Dataset entries:
****************

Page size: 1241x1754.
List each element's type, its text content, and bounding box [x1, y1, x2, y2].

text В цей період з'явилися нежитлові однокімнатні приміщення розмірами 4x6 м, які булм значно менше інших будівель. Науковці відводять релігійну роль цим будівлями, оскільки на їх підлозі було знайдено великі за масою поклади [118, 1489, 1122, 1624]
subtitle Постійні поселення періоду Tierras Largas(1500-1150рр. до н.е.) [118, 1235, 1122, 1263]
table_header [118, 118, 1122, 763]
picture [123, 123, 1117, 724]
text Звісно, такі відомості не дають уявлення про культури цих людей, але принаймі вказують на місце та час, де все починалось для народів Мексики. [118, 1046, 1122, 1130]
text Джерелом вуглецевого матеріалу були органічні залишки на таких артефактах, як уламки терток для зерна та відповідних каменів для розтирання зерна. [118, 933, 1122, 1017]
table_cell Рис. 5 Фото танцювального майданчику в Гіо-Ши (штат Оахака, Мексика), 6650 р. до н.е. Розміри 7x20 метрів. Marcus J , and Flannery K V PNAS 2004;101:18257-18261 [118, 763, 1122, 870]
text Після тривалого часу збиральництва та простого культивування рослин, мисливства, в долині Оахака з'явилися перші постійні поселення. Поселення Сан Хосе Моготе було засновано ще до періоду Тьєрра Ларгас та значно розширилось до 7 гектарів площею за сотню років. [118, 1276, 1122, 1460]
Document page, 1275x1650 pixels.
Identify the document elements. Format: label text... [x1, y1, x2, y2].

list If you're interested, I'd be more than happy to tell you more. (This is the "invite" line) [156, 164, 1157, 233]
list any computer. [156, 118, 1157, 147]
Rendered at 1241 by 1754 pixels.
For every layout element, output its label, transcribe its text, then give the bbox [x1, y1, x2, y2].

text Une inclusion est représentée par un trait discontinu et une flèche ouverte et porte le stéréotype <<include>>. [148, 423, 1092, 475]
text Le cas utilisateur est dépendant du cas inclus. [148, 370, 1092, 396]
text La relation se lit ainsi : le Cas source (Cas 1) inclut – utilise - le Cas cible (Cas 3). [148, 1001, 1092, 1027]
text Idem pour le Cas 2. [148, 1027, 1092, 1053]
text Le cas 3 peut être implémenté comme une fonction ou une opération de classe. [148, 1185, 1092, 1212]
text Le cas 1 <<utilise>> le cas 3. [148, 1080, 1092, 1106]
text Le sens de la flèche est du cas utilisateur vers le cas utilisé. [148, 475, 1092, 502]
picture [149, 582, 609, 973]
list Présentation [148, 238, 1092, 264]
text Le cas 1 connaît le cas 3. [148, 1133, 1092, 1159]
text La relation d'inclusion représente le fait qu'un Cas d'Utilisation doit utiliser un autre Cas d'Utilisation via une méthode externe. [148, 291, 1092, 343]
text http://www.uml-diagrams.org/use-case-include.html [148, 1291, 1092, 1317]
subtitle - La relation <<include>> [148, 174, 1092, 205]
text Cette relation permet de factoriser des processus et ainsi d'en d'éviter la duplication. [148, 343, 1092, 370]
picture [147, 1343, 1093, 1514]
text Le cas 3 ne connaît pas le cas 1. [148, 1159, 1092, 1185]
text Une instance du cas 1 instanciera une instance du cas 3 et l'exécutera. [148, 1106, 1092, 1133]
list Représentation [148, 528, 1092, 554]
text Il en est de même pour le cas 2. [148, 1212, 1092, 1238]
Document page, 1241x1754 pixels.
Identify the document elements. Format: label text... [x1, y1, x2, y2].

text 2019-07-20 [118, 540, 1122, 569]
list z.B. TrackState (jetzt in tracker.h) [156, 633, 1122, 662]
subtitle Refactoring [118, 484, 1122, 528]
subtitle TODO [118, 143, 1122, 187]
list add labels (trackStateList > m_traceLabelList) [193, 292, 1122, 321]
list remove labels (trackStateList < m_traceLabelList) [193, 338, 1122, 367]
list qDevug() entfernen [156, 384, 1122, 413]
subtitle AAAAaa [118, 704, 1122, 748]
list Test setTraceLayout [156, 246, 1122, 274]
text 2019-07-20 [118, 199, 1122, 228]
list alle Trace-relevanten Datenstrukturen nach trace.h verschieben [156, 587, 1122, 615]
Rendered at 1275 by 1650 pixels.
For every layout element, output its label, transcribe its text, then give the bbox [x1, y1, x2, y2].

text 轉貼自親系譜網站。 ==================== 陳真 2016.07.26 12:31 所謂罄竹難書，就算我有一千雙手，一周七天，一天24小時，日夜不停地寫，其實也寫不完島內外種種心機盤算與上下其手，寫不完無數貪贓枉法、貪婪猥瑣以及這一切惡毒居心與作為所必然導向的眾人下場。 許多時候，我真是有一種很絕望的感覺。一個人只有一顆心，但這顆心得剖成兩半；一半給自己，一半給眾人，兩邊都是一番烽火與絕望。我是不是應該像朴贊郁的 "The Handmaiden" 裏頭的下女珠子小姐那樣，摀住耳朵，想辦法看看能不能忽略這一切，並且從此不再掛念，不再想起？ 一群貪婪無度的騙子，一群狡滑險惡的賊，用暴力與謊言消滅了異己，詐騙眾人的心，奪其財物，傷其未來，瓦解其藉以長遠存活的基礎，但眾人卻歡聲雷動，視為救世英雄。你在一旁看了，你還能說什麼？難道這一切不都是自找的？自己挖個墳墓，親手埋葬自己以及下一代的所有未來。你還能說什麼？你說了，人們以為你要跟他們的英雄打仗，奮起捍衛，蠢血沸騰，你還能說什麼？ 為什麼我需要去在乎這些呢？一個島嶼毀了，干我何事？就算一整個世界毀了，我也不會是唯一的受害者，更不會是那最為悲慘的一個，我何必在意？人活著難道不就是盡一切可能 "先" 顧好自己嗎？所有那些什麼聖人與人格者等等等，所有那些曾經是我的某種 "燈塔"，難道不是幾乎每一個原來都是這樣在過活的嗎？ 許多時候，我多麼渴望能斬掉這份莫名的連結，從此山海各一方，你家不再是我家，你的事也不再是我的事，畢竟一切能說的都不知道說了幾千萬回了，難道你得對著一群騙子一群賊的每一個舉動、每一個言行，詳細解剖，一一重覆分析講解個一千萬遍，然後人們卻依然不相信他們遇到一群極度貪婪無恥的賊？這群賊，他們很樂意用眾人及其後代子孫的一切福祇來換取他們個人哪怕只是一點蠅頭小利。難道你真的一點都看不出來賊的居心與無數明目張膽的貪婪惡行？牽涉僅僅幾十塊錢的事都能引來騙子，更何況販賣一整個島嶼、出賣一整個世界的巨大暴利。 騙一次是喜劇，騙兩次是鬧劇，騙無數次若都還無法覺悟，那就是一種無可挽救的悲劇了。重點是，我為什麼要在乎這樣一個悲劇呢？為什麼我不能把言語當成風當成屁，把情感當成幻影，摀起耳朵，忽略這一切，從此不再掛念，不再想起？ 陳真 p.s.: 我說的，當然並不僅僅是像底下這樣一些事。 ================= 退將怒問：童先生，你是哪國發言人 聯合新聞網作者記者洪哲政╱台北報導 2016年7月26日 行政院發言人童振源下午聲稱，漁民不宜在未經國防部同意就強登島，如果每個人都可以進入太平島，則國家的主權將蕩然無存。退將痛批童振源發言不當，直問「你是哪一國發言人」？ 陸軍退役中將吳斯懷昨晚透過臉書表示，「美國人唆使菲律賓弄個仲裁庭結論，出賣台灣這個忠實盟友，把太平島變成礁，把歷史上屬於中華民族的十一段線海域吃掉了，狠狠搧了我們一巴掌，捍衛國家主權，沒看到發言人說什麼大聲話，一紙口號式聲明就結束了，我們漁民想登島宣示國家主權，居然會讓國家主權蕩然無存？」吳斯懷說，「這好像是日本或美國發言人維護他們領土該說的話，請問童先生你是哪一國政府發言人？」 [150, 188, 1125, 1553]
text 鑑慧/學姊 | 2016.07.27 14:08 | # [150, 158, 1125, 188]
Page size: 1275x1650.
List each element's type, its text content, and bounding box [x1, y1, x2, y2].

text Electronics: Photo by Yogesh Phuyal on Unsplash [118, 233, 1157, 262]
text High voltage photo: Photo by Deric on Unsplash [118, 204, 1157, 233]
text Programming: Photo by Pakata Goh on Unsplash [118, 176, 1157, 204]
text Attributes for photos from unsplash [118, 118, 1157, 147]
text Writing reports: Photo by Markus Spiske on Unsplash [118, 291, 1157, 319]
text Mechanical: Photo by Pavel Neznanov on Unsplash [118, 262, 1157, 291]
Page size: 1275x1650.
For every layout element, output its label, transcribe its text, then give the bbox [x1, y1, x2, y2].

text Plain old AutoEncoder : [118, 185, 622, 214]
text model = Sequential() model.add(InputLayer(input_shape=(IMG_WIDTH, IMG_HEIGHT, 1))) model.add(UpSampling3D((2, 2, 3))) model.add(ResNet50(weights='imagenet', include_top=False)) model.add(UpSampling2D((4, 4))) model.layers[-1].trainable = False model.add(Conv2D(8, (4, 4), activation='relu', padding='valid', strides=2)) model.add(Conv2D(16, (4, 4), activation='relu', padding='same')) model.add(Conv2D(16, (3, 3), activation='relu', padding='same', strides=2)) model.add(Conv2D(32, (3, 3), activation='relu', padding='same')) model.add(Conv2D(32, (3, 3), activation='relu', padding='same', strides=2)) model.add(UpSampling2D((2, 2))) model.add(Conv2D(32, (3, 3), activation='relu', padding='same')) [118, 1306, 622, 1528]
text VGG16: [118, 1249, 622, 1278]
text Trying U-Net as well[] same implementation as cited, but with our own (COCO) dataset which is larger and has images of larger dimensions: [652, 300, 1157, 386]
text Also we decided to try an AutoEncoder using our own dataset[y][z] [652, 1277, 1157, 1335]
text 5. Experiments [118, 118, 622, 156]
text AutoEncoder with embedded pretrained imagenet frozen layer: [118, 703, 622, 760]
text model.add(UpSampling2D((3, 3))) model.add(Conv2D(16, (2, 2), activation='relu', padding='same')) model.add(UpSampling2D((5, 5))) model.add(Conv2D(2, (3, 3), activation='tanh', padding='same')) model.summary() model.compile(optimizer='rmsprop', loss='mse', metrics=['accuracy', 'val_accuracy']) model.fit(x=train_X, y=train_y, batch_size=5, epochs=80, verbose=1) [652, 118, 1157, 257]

****************

Work to do:
Put the lines beginning with the one that contains "text Electronics: Photo" and continuing through the one that contains "text Attributes for" into a numbered list, with blank lines omitted.

Full response:
1. text Electronics: Photo by Yogesh Phuyal on Unsplash [118, 233, 1157, 262]
2. text High voltage photo: Photo by Deric on Unsplash [118, 204, 1157, 233]
3. text Programming: Photo by Pakata Goh on Unsplash [118, 176, 1157, 204]
4. text Attributes for photos from unsplash [118, 118, 1157, 147]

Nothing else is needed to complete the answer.